Reliability, Observability, and Incident Response
Covers designing, building, and operating systems to be reliable, observable, and resilient, together with the operational practices for detecting, responding to, and learning from incidents. Instrumentation and observability topics include selecting and defining meaningful metrics and service level objectives and service level agreements, time series collection, dashboards, structured and contextual logs, distributed tracing, and sampling strategies. Monitoring and alerting topics cover setting effective alert thresholds to avoid alert fatigue, anomaly detection, alert routing and escalation, and designing signals that indicate degraded operation or regional failures. Reliability and fault tolerance topics include redundancy, replication, retries with idempotency, circuit breakers, bulkheads, graceful degradation, health checks, automatic failover, canary deployments, progressive rollbacks, capacity planning, disaster recovery and business continuity planning, backups, and data integrity practices such as validation and safe retry semantics. Operational and incident response practices include on call practices, runbooks and runbook automation, incident command and coordination, containment and mitigation steps, root cause analysis and blameless post mortems, tracking and implementing action items, chaos engineering and fault injection to validate resilience, and continuous improvement and cultural practices that support rapid recovery and learning. Candidates are expected to reason about trade offs between reliability, velocity, and cost and to describe architectural and operational patterns that enable rapid diagnosis, safe deployments, and operability at scale.

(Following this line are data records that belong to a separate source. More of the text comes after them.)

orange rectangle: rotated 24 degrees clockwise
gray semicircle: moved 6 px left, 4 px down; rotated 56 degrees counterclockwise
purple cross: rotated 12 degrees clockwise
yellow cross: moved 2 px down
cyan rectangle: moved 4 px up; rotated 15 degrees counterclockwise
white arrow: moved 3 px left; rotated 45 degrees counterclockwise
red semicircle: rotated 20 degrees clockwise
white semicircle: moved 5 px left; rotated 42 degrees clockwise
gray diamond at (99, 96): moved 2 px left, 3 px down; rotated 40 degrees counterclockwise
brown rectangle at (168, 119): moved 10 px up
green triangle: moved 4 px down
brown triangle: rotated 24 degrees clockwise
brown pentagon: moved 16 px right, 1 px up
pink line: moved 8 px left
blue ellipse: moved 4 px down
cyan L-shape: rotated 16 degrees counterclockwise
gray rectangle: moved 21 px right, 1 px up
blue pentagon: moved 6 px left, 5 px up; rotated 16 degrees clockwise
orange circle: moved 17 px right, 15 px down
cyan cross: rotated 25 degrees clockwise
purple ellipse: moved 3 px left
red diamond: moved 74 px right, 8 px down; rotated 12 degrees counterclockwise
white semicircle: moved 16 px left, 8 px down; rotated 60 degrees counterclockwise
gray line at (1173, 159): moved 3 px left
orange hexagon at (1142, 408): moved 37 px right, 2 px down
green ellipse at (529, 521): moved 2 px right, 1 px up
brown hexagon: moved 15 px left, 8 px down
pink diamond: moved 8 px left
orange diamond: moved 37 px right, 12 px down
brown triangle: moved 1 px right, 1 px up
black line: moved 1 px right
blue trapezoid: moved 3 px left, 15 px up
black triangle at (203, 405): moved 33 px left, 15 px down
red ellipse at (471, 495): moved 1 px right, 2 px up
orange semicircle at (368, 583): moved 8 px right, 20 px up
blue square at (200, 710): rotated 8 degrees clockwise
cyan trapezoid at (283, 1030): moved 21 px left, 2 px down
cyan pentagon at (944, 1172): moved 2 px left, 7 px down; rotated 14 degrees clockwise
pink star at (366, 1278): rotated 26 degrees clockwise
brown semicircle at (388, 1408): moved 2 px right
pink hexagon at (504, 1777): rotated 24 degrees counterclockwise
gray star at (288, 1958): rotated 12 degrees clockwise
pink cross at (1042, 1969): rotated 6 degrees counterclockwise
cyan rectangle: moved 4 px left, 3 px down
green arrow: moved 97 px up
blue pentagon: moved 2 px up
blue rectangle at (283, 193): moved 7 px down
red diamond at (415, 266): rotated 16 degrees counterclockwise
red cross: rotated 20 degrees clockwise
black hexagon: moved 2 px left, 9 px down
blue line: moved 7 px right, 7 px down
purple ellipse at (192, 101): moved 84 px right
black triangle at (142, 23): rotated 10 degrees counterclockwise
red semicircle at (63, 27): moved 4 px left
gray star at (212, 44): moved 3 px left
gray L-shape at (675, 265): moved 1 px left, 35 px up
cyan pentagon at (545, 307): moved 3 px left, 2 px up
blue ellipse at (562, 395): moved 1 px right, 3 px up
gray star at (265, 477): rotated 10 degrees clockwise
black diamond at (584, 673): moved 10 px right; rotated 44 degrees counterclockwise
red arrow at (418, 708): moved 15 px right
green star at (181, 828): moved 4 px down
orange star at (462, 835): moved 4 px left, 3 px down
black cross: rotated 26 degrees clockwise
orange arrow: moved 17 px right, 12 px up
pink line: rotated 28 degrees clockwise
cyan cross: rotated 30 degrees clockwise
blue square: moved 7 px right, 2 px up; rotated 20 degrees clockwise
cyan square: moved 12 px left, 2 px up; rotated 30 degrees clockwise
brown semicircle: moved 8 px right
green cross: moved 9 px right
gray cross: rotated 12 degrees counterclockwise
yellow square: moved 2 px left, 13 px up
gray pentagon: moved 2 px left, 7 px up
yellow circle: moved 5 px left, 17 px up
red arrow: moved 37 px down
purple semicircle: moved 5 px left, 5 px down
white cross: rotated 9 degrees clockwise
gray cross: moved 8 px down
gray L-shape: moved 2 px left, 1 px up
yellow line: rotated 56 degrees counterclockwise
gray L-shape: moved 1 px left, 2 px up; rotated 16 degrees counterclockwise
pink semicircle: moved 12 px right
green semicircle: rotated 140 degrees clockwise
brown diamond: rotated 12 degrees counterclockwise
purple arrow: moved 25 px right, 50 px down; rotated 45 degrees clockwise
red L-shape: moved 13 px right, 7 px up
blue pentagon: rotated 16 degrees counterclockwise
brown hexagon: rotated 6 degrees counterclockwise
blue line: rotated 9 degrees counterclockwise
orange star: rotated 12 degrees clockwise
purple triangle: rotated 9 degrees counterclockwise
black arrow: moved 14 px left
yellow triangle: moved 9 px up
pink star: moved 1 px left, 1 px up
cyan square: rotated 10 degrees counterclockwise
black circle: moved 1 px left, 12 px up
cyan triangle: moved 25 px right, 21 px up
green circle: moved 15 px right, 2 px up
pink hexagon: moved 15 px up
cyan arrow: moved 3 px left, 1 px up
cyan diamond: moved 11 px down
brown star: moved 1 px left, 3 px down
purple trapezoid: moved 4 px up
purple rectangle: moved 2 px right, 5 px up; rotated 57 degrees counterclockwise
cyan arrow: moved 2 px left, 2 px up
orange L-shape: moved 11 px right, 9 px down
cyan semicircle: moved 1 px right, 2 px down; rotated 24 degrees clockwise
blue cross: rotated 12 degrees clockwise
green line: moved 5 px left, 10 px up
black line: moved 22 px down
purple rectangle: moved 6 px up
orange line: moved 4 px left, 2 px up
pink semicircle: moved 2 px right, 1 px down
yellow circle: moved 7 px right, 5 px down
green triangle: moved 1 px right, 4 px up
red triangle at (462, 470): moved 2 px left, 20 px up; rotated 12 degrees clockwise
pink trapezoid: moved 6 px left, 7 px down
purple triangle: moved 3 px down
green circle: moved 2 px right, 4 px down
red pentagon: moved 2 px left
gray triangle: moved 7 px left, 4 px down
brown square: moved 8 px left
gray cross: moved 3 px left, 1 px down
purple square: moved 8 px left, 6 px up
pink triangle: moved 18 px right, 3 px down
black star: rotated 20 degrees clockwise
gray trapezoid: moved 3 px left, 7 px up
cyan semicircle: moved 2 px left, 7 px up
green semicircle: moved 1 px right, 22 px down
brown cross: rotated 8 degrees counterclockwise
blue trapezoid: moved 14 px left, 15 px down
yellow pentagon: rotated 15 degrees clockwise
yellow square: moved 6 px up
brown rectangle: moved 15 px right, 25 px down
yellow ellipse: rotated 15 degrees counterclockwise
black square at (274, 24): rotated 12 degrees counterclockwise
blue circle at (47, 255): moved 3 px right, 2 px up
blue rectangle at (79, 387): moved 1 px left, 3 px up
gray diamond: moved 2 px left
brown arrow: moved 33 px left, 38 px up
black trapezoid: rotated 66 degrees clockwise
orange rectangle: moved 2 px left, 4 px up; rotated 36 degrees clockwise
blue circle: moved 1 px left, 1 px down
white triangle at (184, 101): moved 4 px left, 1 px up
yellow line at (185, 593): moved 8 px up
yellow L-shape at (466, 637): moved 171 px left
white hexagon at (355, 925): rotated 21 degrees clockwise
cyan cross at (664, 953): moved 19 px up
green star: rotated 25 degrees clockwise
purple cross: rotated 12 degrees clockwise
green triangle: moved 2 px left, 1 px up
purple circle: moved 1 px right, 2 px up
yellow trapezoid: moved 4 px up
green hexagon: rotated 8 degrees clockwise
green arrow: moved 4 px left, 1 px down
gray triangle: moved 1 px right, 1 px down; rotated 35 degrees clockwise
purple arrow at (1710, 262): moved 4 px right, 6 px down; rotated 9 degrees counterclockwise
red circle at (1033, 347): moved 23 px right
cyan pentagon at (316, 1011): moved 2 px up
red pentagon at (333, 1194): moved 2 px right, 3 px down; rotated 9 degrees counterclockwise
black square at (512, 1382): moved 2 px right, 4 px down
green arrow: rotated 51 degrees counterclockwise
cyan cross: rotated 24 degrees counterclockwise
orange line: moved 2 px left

Logging, Tracing, and Debugging
Covers design and implementation of observability and diagnostic tooling used to troubleshoot applications and distributed systems. Topics include structured, machine-readable logging, log enrichment with context and correlation identifiers, log aggregation and indexing, retention and cost trade-offs, and searchable queryability. It also includes distributed tracing to follow request flows across services, trace sampling and propagation, and correlating traces with logs and metrics. For debugging, covers production-safe debugging techniques, live inspection tools, core dump and profiling strategies, and developer workflows for reproducing and isolating issues. Also covers turning diagnostic signal into dashboards and alerts (for example in tools like Grafana or Datadog), integrating diagnostic output into monitoring and CI pipelines, and producing clear diagnostic reports for incident response and postmortems. Emphasizes tool selection, integration patterns, privacy and security considerations for logs and traces, and practices that make telemetry actionable for root-cause analysis.
Validation and Edge Case Handling
Focuses on validating the correctness and robustness of software systems and the data that flows through them, and on identifying and handling boundary conditions before they cause silent failures. Covers input validation and sanitization on both client and server side, schema and type checks, and null or missing value handling. Includes duplicate detection and off-by-one or boundary testing such as pagination limits, date range filters, and value range checks. Also covers validation in data-processing contexts: guarding aggregations and joins against duplicate rows or cartesian-product results, and time zone or DST-aware date range checks. Emphasizes designing code, APIs, and queries that fail safely, produce meaningful errors instead of silent corruption, and are covered by targeted tests for edge cases (malformed input, empty collections, concurrent access, unexpected data shapes).